Work instructions:
Copy every line of the records below word for word, without changing anything.

Material shown:
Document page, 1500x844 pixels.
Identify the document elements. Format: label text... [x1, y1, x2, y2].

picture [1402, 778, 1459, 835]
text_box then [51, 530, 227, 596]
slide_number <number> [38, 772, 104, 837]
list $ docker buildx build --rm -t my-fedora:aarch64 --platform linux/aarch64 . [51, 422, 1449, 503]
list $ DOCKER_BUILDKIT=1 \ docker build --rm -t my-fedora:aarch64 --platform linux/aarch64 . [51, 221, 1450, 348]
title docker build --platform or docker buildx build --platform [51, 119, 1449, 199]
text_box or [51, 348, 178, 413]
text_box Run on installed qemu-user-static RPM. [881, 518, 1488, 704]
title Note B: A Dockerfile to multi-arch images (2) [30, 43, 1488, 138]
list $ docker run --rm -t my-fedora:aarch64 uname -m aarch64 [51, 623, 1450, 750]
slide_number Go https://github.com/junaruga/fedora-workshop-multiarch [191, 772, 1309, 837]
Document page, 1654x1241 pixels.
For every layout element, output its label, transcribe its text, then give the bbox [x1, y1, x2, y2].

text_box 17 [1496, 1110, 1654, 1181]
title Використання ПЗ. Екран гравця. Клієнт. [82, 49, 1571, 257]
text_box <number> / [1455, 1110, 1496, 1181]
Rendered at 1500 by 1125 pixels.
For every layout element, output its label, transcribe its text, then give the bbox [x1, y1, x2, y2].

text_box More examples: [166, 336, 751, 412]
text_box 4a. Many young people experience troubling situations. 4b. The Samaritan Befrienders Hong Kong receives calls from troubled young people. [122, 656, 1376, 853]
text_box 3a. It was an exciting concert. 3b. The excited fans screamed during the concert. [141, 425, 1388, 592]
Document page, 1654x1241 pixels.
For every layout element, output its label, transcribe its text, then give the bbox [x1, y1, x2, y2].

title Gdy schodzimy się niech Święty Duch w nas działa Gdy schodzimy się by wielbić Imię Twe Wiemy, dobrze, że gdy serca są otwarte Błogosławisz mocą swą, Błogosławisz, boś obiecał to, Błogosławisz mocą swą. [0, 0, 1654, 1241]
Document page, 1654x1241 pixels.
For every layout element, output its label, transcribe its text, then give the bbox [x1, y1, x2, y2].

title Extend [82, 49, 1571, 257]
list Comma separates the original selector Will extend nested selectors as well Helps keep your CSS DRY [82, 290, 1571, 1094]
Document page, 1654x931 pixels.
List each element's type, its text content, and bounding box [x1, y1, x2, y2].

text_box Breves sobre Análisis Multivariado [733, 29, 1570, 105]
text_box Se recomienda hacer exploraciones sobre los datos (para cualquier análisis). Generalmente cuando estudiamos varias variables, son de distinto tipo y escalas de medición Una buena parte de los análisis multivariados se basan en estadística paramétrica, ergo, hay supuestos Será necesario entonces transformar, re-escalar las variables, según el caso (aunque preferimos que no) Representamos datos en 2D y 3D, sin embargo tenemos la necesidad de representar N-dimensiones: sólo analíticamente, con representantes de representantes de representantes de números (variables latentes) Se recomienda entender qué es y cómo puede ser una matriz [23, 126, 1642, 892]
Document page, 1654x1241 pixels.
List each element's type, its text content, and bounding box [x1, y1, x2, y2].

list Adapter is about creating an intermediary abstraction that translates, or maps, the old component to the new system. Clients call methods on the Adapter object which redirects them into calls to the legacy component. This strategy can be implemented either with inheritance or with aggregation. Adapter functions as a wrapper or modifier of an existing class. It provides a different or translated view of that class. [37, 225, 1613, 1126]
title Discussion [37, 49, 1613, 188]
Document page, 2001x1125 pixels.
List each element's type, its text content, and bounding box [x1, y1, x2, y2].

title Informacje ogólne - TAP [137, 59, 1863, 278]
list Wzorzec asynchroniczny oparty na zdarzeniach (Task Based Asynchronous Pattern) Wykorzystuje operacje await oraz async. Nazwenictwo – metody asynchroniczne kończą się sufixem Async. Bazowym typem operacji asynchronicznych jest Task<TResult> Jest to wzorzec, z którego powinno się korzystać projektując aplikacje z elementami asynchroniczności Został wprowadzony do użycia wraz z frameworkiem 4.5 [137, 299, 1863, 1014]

Exercise response:
Document page, 1500x844 pixels.
Identify the document elements. Format: label text... [x1, y1, x2, y2].

picture [1402, 778, 1459, 835]
text_box then [51, 530, 227, 596]
slide_number <number> [38, 772, 104, 837]
list $ docker buildx build --rm -t my-fedora:aarch64 --platform linux/aarch64 . [51, 422, 1449, 503]
list $ DOCKER_BUILDKIT=1 \ docker build --rm -t my-fedora:aarch64 --platform linux/aarch64 . [51, 221, 1450, 348]
title docker build --platform or docker buildx build --platform [51, 119, 1449, 199]
text_box or [51, 348, 178, 413]
text_box Run on installed qemu-user-static RPM. [881, 518, 1488, 704]
title Note B: A Dockerfile to multi-arch images (2) [30, 43, 1488, 138]
list $ docker run --rm -t my-fedora:aarch64 uname -m aarch64 [51, 623, 1450, 750]
slide_number Go https://github.com/junaruga/fedora-workshop-multiarch [191, 772, 1309, 837]
Document page, 1654x1241 pixels.
For every layout element, output its label, transcribe its text, then give the bbox [x1, y1, x2, y2].

text_box 17 [1496, 1110, 1654, 1181]
title Використання ПЗ. Екран гравця. Клієнт. [82, 49, 1571, 257]
text_box <number> / [1455, 1110, 1496, 1181]
Rendered at 1500 by 1125 pixels.
For every layout element, output its label, transcribe its text, then give the bbox [x1, y1, x2, y2].

text_box More examples: [166, 336, 751, 412]
text_box 4a. Many young people experience troubling situations. 4b. The Samaritan Befrienders Hong Kong receives calls from troubled young people. [122, 656, 1376, 853]
text_box 3a. It was an exciting concert. 3b. The excited fans screamed during the concert. [141, 425, 1388, 592]
Document page, 1654x1241 pixels.
For every layout element, output its label, transcribe its text, then give the bbox [x1, y1, x2, y2].

title Gdy schodzimy się niech Święty Duch w nas działa Gdy schodzimy się by wielbić Imię Twe Wiemy, dobrze, że gdy serca są otwarte Błogosławisz mocą swą, Błogosławisz, boś obiecał to, Błogosławisz mocą swą. [0, 0, 1654, 1241]
Document page, 1654x1241 pixels.
For every layout element, output its label, transcribe its text, then give the bbox [x1, y1, x2, y2].

title Extend [82, 49, 1571, 257]
list Comma separates the original selector Will extend nested selectors as well Helps keep your CSS DRY [82, 290, 1571, 1094]
Document page, 1654x931 pixels.
List each element's type, its text content, and bounding box [x1, y1, x2, y2].

text_box Breves sobre Análisis Multivariado [733, 29, 1570, 105]
text_box Se recomienda hacer exploraciones sobre los datos (para cualquier análisis). Generalmente cuando estudiamos varias variables, son de distinto tipo y escalas de medición Una buena parte de los análisis multivariados se basan en estadística paramétrica, ergo, hay supuestos Será necesario entonces transformar, re-escalar las variables, según el caso (aunque preferimos que no) Representamos datos en 2D y 3D, sin embargo tenemos la necesidad de representar N-dimensiones: sólo analíticamente, con representantes de representantes de representantes de números (variables latentes) Se recomienda entender qué es y cómo puede ser una matriz [23, 126, 1642, 892]
Document page, 1654x1241 pixels.
List each element's type, its text content, and bounding box [x1, y1, x2, y2].

list Adapter is about creating an intermediary abstraction that translates, or maps, the old component to the new system. Clients call methods on the Adapter object which redirects them into calls to the legacy component. This strategy can be implemented either with inheritance or with aggregation. Adapter functions as a wrapper or modifier of an existing class. It provides a different or translated view of that class. [37, 225, 1613, 1126]
title Discussion [37, 49, 1613, 188]
Document page, 2001x1125 pixels.
List each element's type, its text content, and bounding box [x1, y1, x2, y2].

title Informacje ogólne - TAP [137, 59, 1863, 278]
list Wzorzec asynchroniczny oparty na zdarzeniach (Task Based Asynchronous Pattern) Wykorzystuje operacje await oraz async. Nazwenictwo – metody asynchroniczne kończą się sufixem Async. Bazowym typem operacji asynchronicznych jest Task<TResult> Jest to wzorzec, z którego powinno się korzystać projektując aplikacje z elementami asynchroniczności Został wprowadzony do użycia wraz z frameworkiem 4.5 [137, 299, 1863, 1014]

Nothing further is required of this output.